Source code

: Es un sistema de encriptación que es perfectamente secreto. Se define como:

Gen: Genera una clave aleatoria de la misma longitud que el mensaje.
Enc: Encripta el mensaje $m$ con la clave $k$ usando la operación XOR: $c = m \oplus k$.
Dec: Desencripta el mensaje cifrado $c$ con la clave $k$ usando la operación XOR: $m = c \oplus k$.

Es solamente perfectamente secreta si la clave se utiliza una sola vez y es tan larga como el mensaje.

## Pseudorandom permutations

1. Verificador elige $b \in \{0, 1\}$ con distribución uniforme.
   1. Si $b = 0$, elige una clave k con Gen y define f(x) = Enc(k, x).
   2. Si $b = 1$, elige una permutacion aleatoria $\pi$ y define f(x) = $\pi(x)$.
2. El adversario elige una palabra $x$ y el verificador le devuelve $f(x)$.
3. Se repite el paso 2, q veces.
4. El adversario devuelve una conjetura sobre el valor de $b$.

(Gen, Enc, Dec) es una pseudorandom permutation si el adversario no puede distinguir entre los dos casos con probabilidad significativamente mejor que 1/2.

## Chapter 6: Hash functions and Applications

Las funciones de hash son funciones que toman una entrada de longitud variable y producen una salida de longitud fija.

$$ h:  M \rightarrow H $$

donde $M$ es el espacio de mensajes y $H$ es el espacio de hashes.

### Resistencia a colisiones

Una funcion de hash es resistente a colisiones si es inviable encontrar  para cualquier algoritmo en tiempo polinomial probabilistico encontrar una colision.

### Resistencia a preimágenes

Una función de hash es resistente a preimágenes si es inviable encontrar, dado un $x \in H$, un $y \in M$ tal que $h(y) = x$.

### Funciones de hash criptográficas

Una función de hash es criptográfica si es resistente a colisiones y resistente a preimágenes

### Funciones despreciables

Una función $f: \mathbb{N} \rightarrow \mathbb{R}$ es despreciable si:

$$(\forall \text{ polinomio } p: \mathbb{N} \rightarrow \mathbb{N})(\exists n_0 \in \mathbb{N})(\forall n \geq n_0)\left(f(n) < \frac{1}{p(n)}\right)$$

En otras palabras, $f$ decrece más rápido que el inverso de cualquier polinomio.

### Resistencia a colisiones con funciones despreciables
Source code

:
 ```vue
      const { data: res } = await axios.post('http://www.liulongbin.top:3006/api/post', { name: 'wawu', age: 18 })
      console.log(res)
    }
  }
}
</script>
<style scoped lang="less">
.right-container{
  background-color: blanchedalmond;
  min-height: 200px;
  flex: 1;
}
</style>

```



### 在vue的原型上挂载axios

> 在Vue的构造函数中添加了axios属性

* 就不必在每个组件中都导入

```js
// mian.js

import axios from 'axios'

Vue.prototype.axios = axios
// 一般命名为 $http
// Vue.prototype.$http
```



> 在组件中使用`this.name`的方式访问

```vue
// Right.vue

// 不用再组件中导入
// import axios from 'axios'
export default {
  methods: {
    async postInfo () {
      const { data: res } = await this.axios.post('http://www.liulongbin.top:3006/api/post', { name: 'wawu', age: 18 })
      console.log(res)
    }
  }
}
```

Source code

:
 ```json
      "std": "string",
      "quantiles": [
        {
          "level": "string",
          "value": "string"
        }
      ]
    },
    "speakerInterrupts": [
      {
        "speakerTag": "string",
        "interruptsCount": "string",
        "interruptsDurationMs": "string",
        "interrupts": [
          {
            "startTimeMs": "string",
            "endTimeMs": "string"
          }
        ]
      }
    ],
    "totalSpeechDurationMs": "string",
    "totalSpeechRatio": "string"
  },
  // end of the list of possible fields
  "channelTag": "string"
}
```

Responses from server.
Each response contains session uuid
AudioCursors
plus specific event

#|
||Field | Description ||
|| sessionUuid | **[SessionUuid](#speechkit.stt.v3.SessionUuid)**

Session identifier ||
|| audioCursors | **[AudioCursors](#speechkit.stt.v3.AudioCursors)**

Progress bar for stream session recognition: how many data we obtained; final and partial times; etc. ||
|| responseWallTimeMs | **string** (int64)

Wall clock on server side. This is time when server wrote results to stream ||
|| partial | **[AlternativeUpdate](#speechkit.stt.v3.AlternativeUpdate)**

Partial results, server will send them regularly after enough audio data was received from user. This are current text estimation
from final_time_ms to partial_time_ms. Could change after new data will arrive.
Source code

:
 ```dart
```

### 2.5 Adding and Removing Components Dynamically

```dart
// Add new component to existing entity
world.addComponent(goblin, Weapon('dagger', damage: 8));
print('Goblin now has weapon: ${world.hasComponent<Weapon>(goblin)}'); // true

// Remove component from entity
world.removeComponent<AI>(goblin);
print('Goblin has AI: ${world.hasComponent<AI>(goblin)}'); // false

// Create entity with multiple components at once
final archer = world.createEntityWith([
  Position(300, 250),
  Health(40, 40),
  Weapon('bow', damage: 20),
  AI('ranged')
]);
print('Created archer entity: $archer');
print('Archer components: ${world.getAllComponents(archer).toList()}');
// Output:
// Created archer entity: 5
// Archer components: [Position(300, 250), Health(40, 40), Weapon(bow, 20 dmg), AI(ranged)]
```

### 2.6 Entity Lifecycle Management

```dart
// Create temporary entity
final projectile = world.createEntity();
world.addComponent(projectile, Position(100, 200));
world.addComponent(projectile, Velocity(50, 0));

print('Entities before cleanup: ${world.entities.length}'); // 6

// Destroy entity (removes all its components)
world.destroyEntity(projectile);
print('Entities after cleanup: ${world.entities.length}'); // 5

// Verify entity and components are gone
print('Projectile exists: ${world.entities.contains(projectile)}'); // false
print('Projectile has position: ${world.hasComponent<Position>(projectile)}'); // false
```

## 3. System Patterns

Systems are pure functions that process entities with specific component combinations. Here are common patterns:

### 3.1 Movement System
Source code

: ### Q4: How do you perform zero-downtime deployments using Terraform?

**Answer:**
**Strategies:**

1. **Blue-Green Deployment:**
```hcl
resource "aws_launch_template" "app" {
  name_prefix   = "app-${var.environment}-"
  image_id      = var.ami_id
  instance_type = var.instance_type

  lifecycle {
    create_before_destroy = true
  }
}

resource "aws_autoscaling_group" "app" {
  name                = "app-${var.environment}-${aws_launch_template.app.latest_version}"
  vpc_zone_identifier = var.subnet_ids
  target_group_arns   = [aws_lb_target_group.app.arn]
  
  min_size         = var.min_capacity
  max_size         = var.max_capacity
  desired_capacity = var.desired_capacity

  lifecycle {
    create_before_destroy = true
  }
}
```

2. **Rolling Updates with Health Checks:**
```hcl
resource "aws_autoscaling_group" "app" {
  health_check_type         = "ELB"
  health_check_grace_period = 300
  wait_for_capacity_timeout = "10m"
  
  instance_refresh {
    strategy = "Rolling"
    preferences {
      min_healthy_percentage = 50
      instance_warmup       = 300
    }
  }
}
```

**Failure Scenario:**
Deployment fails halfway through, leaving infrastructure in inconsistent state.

══════════

• _Problem_: Go through the listing above and return each line that includes the word "http".

• _Solution for this problem_:
      const { data: res } = await axios.post('http://www.liulongbin.top:3006/api/post', { name: 'wawu', age: 18 })
// 一般命名为 $http
// Vue.prototype.$http
      const { data: res } = await this.axios.post('http://www.liulongbin.top:3006/api/post', { name: 'wawu', age: 18 })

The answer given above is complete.